The influential standard Quran of Cairo ("1342 Cairo text" using the Islamic calendar) is the Quran that was used throughout almost all the Muslim world until the Saudi Quran of 1985. The Egyptian edition is based on the "Ḥafṣ" version ("qira'at") based on ʻAsim's recitation, the 8th-century recitation of Kufa. It uses a set of additional symbols and an elaborate system of modified vowel-signs and for minute details, not identical to any older system. The Cairo edition has become the standard for modern printings of the Quran with the exception of those used in all North Africa (excluding Egypt) where the Warsh version is used.
A committee of leading professors from Al-Azhar University had started work on the project in 1907 but it was not until 10 July 1924 that the "Cairo Qur’an" was first published by Amiri Press under the patronage of Fuad I of Egypt, as such, it is sometimes known as the "royal (amīriyya) edition." The goal of the government of the newly formed Kingdom of Egypt was not to delegitimize the other qir’at, but to eliminate that, which the colophon labels as errors, found in Qur’anic texts used in state schools. To do this they chose to preserve one of the fourteen Qira'at “readings”, namely that of Hafs (d. 180/796), student of ‘Asim. Its publication has been called a "terrific success", and the edition has been described as one "now widely seen as the official text of the Qur’an", so popular among both Sunni and Shi'a that the common belief among less well-informed Muslims is "that the Qur’an has a single, unambiguous reading", i.e. that of the 1924 Cairo version. Minor amendments were made later in 1924 and in 1936 - the "Faruq edition" in honour of then ruler, King Faruq.

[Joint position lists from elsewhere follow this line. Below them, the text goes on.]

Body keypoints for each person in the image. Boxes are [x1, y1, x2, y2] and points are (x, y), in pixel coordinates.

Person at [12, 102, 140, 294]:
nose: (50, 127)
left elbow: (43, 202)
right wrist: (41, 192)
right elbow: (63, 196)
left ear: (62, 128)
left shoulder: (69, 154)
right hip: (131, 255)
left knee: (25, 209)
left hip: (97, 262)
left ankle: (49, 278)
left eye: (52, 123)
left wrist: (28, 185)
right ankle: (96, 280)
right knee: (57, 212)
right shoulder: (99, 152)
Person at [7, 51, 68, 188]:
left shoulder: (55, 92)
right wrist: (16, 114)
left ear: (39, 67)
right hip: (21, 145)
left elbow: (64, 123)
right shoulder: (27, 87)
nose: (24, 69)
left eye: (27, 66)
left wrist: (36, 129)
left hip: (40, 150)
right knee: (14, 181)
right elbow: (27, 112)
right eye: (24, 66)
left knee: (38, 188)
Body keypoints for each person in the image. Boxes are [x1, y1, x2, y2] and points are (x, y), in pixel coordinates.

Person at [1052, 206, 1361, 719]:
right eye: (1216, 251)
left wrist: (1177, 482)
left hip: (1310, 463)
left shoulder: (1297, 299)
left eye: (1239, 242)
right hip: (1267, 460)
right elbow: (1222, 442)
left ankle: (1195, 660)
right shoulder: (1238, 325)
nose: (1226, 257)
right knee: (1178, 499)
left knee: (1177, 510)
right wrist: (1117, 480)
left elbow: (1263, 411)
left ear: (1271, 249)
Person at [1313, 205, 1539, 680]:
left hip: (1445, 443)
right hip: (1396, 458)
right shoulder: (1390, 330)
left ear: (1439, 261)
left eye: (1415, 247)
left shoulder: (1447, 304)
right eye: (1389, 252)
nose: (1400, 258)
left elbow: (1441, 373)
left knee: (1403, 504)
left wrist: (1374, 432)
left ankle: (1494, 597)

Reasons given for the overwhelming popularity of Hafs and Asim range from the fact that it is easy to recite, to the simple statement that "God has chosen it". Ingrid Mattson credits mass-produced printing press mushafs with increasing the availability of the written Quran but also diminishing the diversity of qira'at. Written text has become canonical and oral recitation has lost much of its previous equality.
Muslim disagreement over whether to include the Basmala within the Quranic text, reached consensus following the 1924 Edition, which included it as the first verse (āyah) of Quran chapter 1 but otherwise included it as an unnumbered line of text preceding the other relevant 112 chapters. The Cairo Quran adopted the Kufan tradition of separating and numbering verses, and thus standardized a different verse numbering to Flügel's 1834 edition. It adopted the chronological order of chapters attributed to Ibn Abbās, which became widely accepted following 1924. A large number of pre-1924 Qurans were destroyed by dumping them in the river Nile.